On another episode, a Vulcan meditation planet is exposed as a Vulcan spy base, an illegal listening outpost to keep a pointed ear turned toward the troublesome Andorians. In many ways, the Vulcans are, for the first time in the history of Star Trek, seemingly being shown in a less than flattering light. Along these lines, Minkowitz criticizes the portrayal of Vulcans in Enterprise as bitter, effete dominators who are “dumb as rocks.” Nothing, however, could be further from the truth. If anything, we are getting a more well-rounded view of Vulcans in this series than any of the past. In the original Star Trek, Spock’s logic needed tempering with human emotion, but Vulcans seldom, if ever, made dire mistakes. The Next Generation showed Data the android (Brent Spiner) as the stand-in Vulcan, the logical machine wishing for emotions. Yet when Data got an emotion chip, it proved his undoing in many respects. Indeed, it probably wasn’t in the best interest of the Enterprise crew, either, since for all of the championing of humanity, literally dozens of crises were solved on The Next Generation precisely because Data was not human (and so could act more quickly and think more clearly, etc.).

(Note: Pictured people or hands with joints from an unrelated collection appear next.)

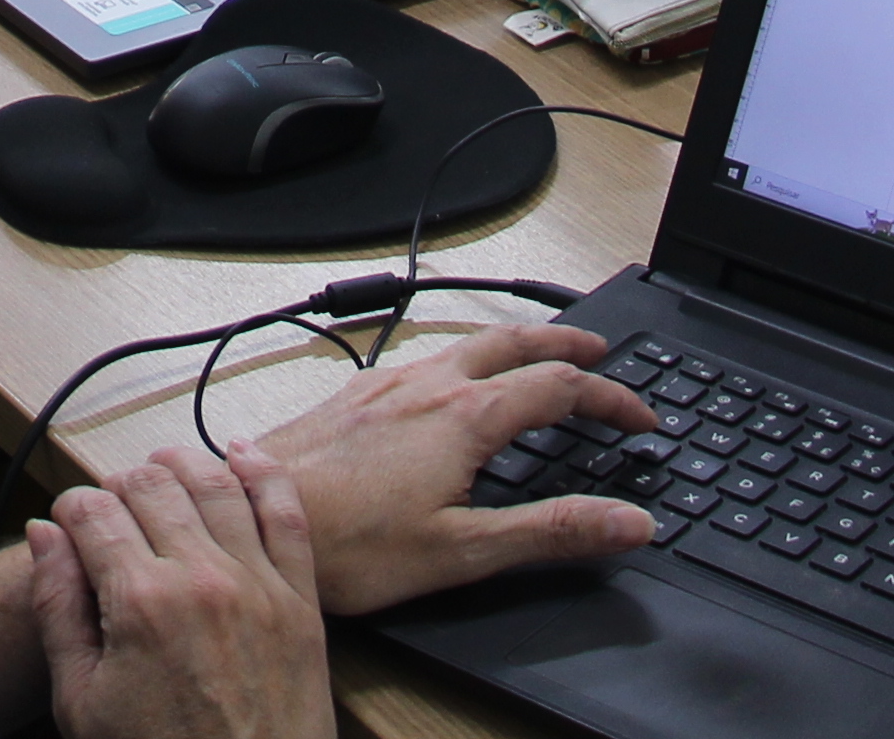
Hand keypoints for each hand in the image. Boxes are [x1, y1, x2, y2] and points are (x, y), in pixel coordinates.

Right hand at [26, 447, 328, 738]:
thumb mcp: (81, 702)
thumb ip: (58, 608)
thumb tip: (43, 536)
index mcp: (140, 602)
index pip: (93, 513)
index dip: (71, 509)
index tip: (67, 522)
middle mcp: (202, 578)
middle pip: (151, 487)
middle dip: (120, 485)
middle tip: (109, 507)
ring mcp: (258, 585)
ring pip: (215, 483)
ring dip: (181, 464)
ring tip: (160, 468)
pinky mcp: (301, 601)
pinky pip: (287, 511)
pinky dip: (263, 472)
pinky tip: (241, 454)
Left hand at [244, 324, 661, 612]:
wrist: (250, 518)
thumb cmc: (349, 545)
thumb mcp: (464, 550)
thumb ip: (551, 532)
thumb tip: (628, 521)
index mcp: (463, 416)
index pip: (560, 387)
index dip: (612, 399)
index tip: (642, 417)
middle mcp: (424, 386)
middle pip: (512, 342)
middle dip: (563, 342)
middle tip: (598, 351)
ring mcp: (383, 385)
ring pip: (463, 344)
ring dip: (512, 345)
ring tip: (532, 358)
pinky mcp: (351, 397)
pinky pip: (421, 359)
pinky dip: (460, 359)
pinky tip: (443, 386)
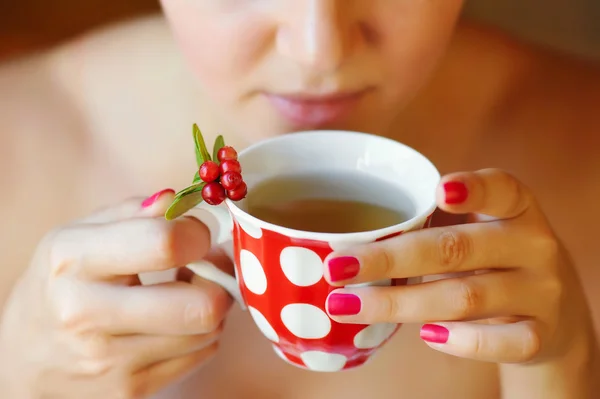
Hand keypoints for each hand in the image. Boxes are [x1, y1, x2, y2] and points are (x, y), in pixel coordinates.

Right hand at [0, 190, 232, 398]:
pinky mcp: (128, 390)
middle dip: (218, 280)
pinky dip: (201, 333)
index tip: (195, 234)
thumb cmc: (59, 283)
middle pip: (200, 305)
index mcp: (73, 260)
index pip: (163, 244)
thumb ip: (132, 212)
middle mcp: (87, 314)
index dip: (197, 234)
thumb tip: (181, 200)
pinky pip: (200, 355)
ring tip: (188, 292)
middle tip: (208, 268)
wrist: (21, 356)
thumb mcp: (79, 235)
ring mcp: (110, 360)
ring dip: (212, 306)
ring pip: (207, 331)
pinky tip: (177, 320)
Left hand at [323, 169, 594, 363]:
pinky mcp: (540, 335)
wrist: (555, 316)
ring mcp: (541, 292)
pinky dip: (461, 341)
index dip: (472, 189)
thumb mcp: (479, 231)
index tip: (438, 192)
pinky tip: (426, 335)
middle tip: (337, 268)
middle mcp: (533, 245)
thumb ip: (435, 224)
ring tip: (349, 307)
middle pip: (457, 248)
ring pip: (467, 296)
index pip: (501, 189)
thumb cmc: (496, 261)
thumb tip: (355, 237)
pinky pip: (501, 342)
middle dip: (390, 259)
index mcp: (516, 208)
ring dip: (400, 303)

On Enterprise, Vulcans have been both smart and stupid—as if intelligence is not simply a matter of logic. Their policy appears to be completely logical (it makes good sense to monitor the Andorians), yet immoral (it is wrong to do so). That this listening outpost was masquerading as a “religious” shrine is doubly intriguing, forcing the viewer to see the complicity of spirituality in politics, and vice versa, even in the most logical of creatures. This is a fact that Liberalism has a hard time admitting because politics is a matter of rationality for the Liberal, of simple equations of right and wrong. Enterprise rejects such black and white thinking. George W.—with his holy war that he refuses to call a holy war, and his declaration of an “Axis of Evil,” a club in which you’re either a member or you aren’t—would do well to tune in to UPN on Wednesday nights.

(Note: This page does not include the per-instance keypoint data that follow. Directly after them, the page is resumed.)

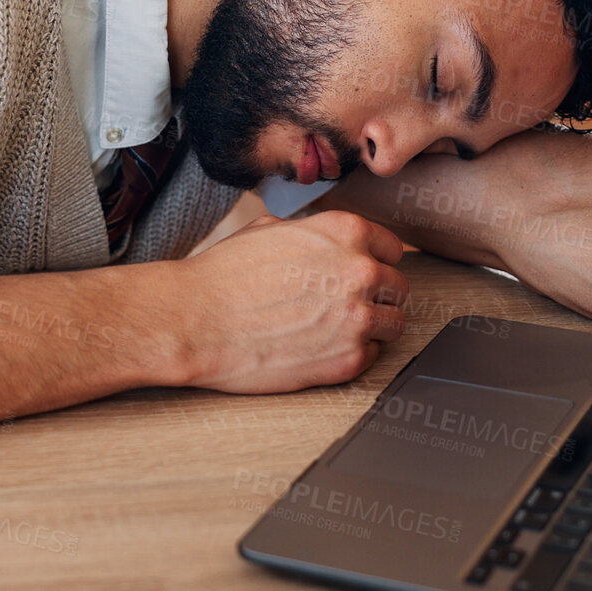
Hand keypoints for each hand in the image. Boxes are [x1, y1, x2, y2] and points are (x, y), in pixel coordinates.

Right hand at [170, 210, 407, 393]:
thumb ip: (313, 235)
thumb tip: (326, 243)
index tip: (360, 275)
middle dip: (374, 295)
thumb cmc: (222, 275)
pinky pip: (372, 357)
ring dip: (371, 327)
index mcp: (345, 232)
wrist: (194, 321)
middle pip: (397, 287)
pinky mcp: (348, 360)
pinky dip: (352, 354)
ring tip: (335, 330)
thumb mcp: (270, 230)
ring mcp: (358, 318)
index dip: (373, 262)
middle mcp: (361, 272)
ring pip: (394, 324)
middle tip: (343, 305)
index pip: (391, 249)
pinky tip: (320, 348)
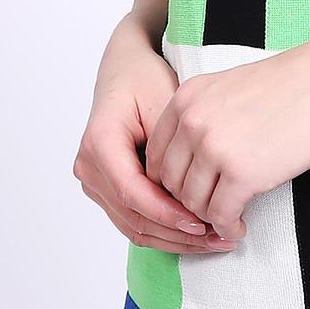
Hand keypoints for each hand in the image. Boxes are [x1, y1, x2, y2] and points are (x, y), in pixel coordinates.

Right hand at [73, 14, 232, 252]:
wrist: (127, 68)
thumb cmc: (145, 79)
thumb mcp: (165, 103)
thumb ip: (174, 148)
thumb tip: (194, 194)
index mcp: (100, 142)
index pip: (133, 192)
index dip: (168, 213)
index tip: (203, 223)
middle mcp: (90, 166)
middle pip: (133, 216)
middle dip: (178, 233)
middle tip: (219, 237)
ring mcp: (94, 181)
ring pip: (134, 226)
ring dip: (175, 239)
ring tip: (215, 240)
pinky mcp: (107, 189)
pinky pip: (135, 220)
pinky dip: (166, 231)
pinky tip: (197, 234)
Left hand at [144, 27, 309, 246]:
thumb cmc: (291, 84)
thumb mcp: (229, 87)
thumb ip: (203, 116)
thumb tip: (193, 158)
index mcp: (186, 98)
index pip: (156, 154)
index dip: (170, 180)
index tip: (189, 191)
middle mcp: (192, 122)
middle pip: (170, 182)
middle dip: (187, 202)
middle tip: (209, 210)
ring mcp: (215, 148)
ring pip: (192, 203)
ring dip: (208, 217)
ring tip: (228, 220)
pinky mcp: (242, 174)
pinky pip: (220, 215)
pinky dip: (228, 228)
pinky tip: (240, 228)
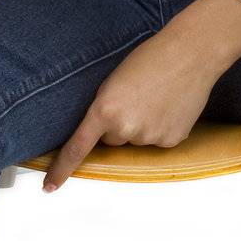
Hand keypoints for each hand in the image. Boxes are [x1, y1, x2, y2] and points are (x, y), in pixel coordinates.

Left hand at [42, 13, 221, 190]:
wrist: (190, 53)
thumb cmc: (149, 58)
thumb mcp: (114, 81)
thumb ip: (104, 108)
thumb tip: (103, 133)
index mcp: (104, 110)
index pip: (77, 148)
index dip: (61, 169)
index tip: (49, 187)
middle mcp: (125, 128)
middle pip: (112, 140)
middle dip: (118, 124)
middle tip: (135, 98)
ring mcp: (150, 137)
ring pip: (136, 140)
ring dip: (141, 125)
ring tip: (156, 97)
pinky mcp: (171, 140)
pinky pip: (157, 141)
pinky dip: (161, 127)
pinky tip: (170, 106)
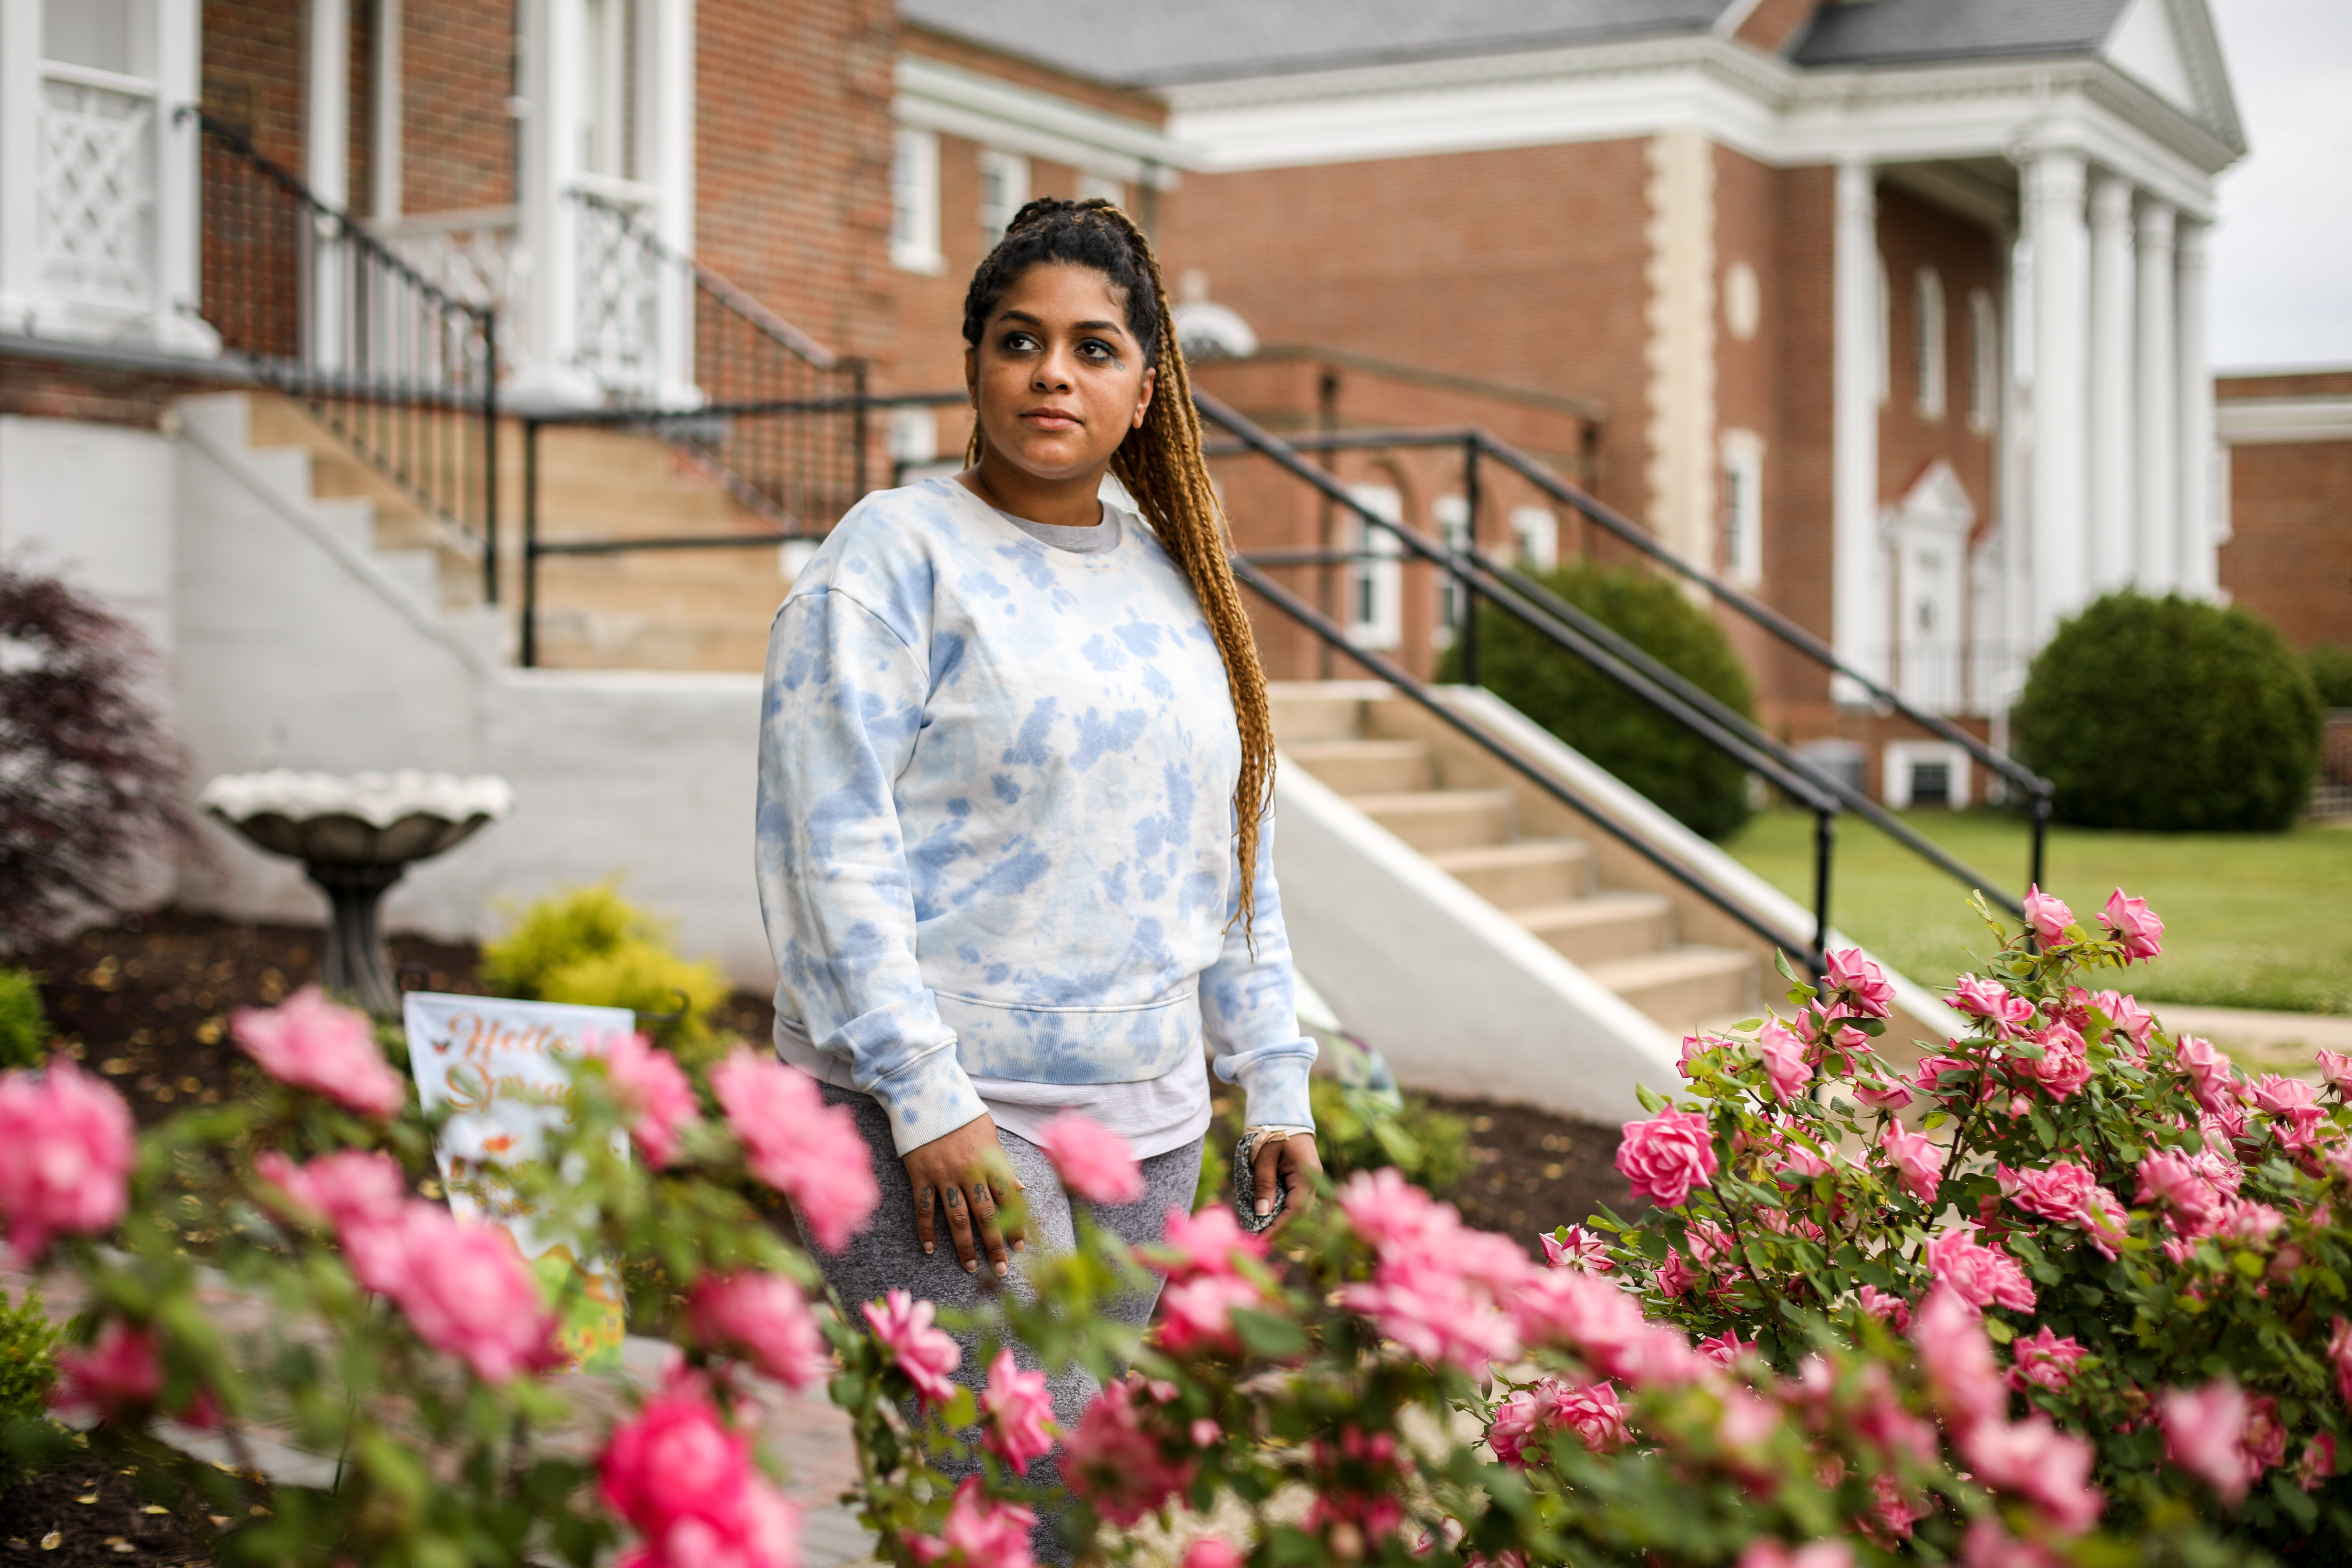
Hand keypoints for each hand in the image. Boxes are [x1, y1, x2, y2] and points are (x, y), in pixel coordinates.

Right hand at [903, 1114, 1025, 1276]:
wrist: (927, 1094)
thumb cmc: (962, 1112)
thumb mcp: (990, 1134)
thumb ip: (1003, 1165)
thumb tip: (1021, 1191)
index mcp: (990, 1161)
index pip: (1009, 1200)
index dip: (1016, 1225)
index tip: (1020, 1247)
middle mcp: (969, 1172)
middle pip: (986, 1215)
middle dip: (995, 1244)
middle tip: (1001, 1270)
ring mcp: (943, 1175)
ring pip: (957, 1218)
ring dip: (965, 1246)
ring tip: (971, 1267)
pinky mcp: (920, 1175)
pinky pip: (924, 1208)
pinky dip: (925, 1230)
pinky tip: (929, 1248)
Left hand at [1251, 1132, 1322, 1237]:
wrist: (1285, 1115)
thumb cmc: (1274, 1132)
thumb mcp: (1264, 1157)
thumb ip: (1263, 1184)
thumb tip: (1262, 1213)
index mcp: (1307, 1174)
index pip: (1296, 1210)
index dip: (1280, 1227)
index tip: (1262, 1238)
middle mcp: (1313, 1180)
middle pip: (1300, 1214)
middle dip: (1281, 1228)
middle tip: (1258, 1238)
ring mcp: (1310, 1181)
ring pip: (1298, 1210)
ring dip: (1281, 1221)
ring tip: (1260, 1230)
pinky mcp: (1303, 1181)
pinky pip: (1294, 1201)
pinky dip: (1281, 1211)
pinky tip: (1266, 1216)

In general, Minkowitz and Parker’s criticisms of Enterprise, ring true for most of the other versions of Trek as well. Hoshi (Linda Park), a female language specialist, has been poorly and somewhat misogynistically handled so far onEnterprise, but this is no different really from The Next Generation’s treatment of Counselor Troi (Marina Sirtis), who basically “sensed something” and ate chocolate for the first few years of the show. The premiere episode of Enterprise did have a gratuitous “decontamination in our underwear” scene, featuring the highly developed (in multiple ways) female Vulcan science officer T’Pol (Jolene Blalock) in her Victoria’s Secret-issued space panties; but from Captain Kirk’s mini-skirted yeomen to Jeri Ryan’s Borgalicious jumpsuit and matching energize-me high heels, the criticism of Trek‘s objectification of women is well taken, in all of its incarnations.

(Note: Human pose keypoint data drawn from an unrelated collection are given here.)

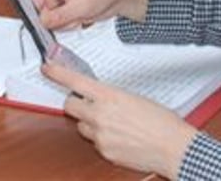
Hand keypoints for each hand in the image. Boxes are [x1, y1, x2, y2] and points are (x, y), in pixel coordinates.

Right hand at [29, 0, 149, 30]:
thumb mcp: (79, 6)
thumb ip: (59, 16)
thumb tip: (42, 23)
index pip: (29, 2)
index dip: (31, 16)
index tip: (38, 26)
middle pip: (40, 17)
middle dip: (55, 23)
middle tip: (68, 18)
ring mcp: (59, 6)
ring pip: (51, 25)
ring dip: (66, 25)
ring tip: (79, 15)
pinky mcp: (67, 14)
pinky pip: (62, 27)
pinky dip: (72, 27)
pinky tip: (81, 19)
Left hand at [44, 59, 197, 178]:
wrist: (174, 148)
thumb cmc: (162, 122)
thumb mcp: (134, 98)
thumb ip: (111, 96)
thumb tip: (100, 98)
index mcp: (108, 96)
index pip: (74, 80)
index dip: (57, 73)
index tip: (47, 68)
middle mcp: (99, 115)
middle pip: (69, 105)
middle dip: (75, 103)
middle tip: (86, 102)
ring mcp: (100, 135)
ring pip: (81, 126)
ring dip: (90, 123)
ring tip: (113, 124)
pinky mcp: (104, 152)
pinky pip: (95, 143)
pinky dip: (103, 139)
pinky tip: (120, 137)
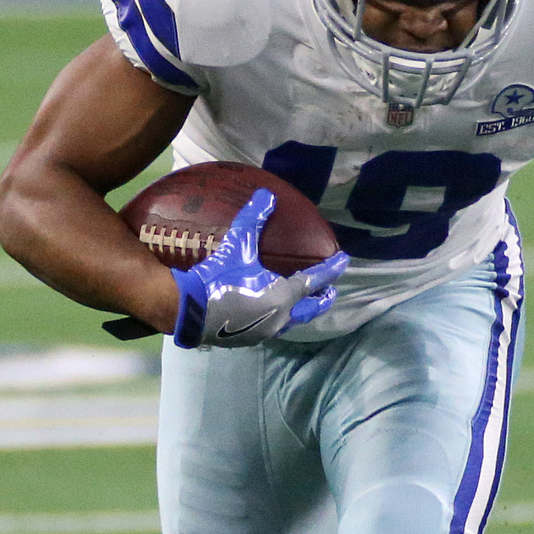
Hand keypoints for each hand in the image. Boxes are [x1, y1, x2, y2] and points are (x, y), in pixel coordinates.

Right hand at [169, 189, 349, 347]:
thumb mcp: (237, 246)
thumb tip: (266, 194)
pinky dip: (278, 320)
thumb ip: (253, 220)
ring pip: (291, 323)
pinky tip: (269, 315)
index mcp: (284, 295)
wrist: (189, 311)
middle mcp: (280, 317)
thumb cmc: (219, 278)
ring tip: (301, 305)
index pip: (315, 280)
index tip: (344, 261)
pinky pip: (271, 329)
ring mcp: (264, 332)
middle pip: (310, 310)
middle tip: (330, 292)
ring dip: (300, 312)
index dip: (331, 269)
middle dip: (322, 300)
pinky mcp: (247, 340)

Character “development” aside, questions remain about Enterprise even at a level outside of the narrative, even at the level of the mechanics of the show. Concerning Enterprise‘s opening credits sequence: true, it is the first Trek to have lyrics to its theme song, and true, the song has been roundly criticized by most fans (for being a tacky, cheesy, ‘80s power ballad reject), but this change in the theme song draws attention to the fact that past Trek themes all had a militaristic overtone, with trumpets blaring and timpani booming. That this credits sequence includes drawings of past “exploration”—ships and maps like those associated with 15th-century European colonization—is, in fact, deeply self-conscious. Here, from its start, Enterprise admits its complicity in this history, admits that exploration is a form of colonization, that the powers of the Federation and the European nations had much to gain from it, and that seeking out new life can be a first step toward dominating that life.
Such admission suggests that there is hope for Enterprise, hope that it will call into question the Liberal ideology that it has inherited from most past Trek series, even as it sets up a future history in which that ideology seems to win out. This would be the truly subversive gesture of which science fiction is capable: by writing a new history to the Star Trek franchise—a new past to the future—the creators of Enterprise have a chance to re-cast the meaning of all of the other series. By exposing the power structures at work and the values inherent in the supposedly value-neutral Liberal project, Enterprise has the opportunity to shift the meanings of all of the other Trek series, altering the way that we now see them in retrospect. We might come to see the whole grand narrative created by these shows differently once we know their history, perhaps redeeming the darkest moments of Trek as farce rather than mindless propaganda, the most Liberal moments as tragic rather than victorious. It is a difficult task, but one well worth the effort. Let’s hope they make it so.